● PROBLEM:
Format every line of text read from the items below as a Markdown table with the columns Row and Text, numbering the rows in order and skipping blank lines. Leave the pictures out of the answer.

● SOURCE DATA:
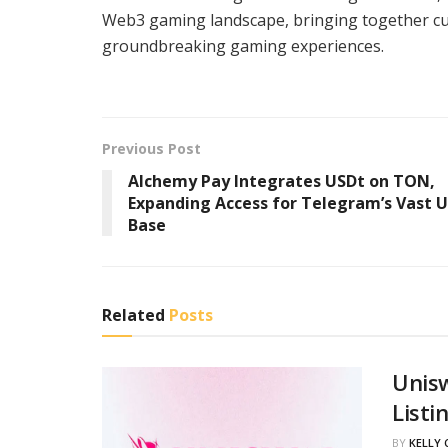
Web3 gaming landscape, bringing together cut
groundbreaking gaming experiences.
Previous Post
Alchemy Pay Integrates USDt on TON,
Expanding Access for Telegram’s Vast U
Base
Related
Posts
Unis
Listi
BY
KELLY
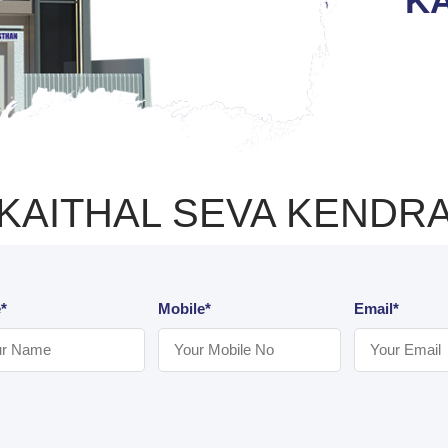
KA
KAITHAL SEVA KENDR
*
Mobile*
Email*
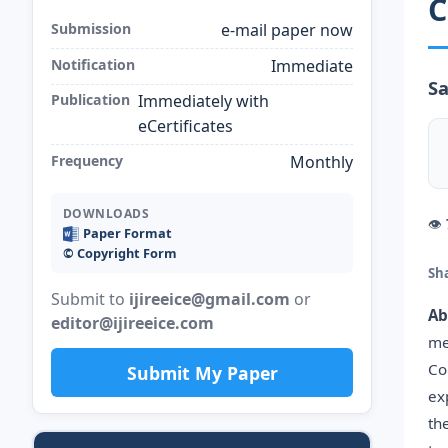
C
Submission
e-mail paper now
Notification
Immediate
Sa
Publication
Immediately with
eCertificates
Frequency
Monthly
DOWNLOADS
👁
Paper Format
©️ Copyright Form
Sh
Submit to
ijireeice@gmail.com
or
Ab
editor@ijireeice.com
me
Co
Submit My Paper
ex
th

● REPLY TO THE EXERCISE:
| Row | Text |
|---|---|
| 1 | Web3 gaming landscape, bringing together cut |
| 2 | groundbreaking gaming experiences. |
| 3 | Previous Post |
| 4 | Alchemy Pay Integrates USDt on TON, |
| 5 | Expanding Access for Telegram’s Vast U |
| 6 | Base |
| 7 | Related |
| 8 | Posts |
| 9 | Unis |
| 10 | Listi |
| 11 | BY |
| 12 | KELLY |
| 13 | KA |
| 14 | KAITHAL SEVA KENDR |
| 15 | * |
| 16 | Mobile* |
| 17 | Email* |
| 18 | C |
| 19 | Submission |
| 20 | e-mail paper now |
| 21 | Notification |
| 22 | Immediate |
| 23 | Sa |
| 24 | Publication |
| 25 | Immediately with |
| 26 | eCertificates |
| 27 | Frequency |
| 28 | Monthly |
| 29 | DOWNLOADS |
| 30 | 👁 |
| 31 | Paper Format |
| 32 | ©️ Copyright Form |
| 33 | Sh |
| 34 | Submit to |
| 35 | ijireeice@gmail.com |
| 36 | or |
| 37 | Ab |
| 38 | editor@ijireeice.com |
| 39 | me |
| 40 | Co |
| 41 | Submit My Paper |
| 42 | ex |
| 43 | th |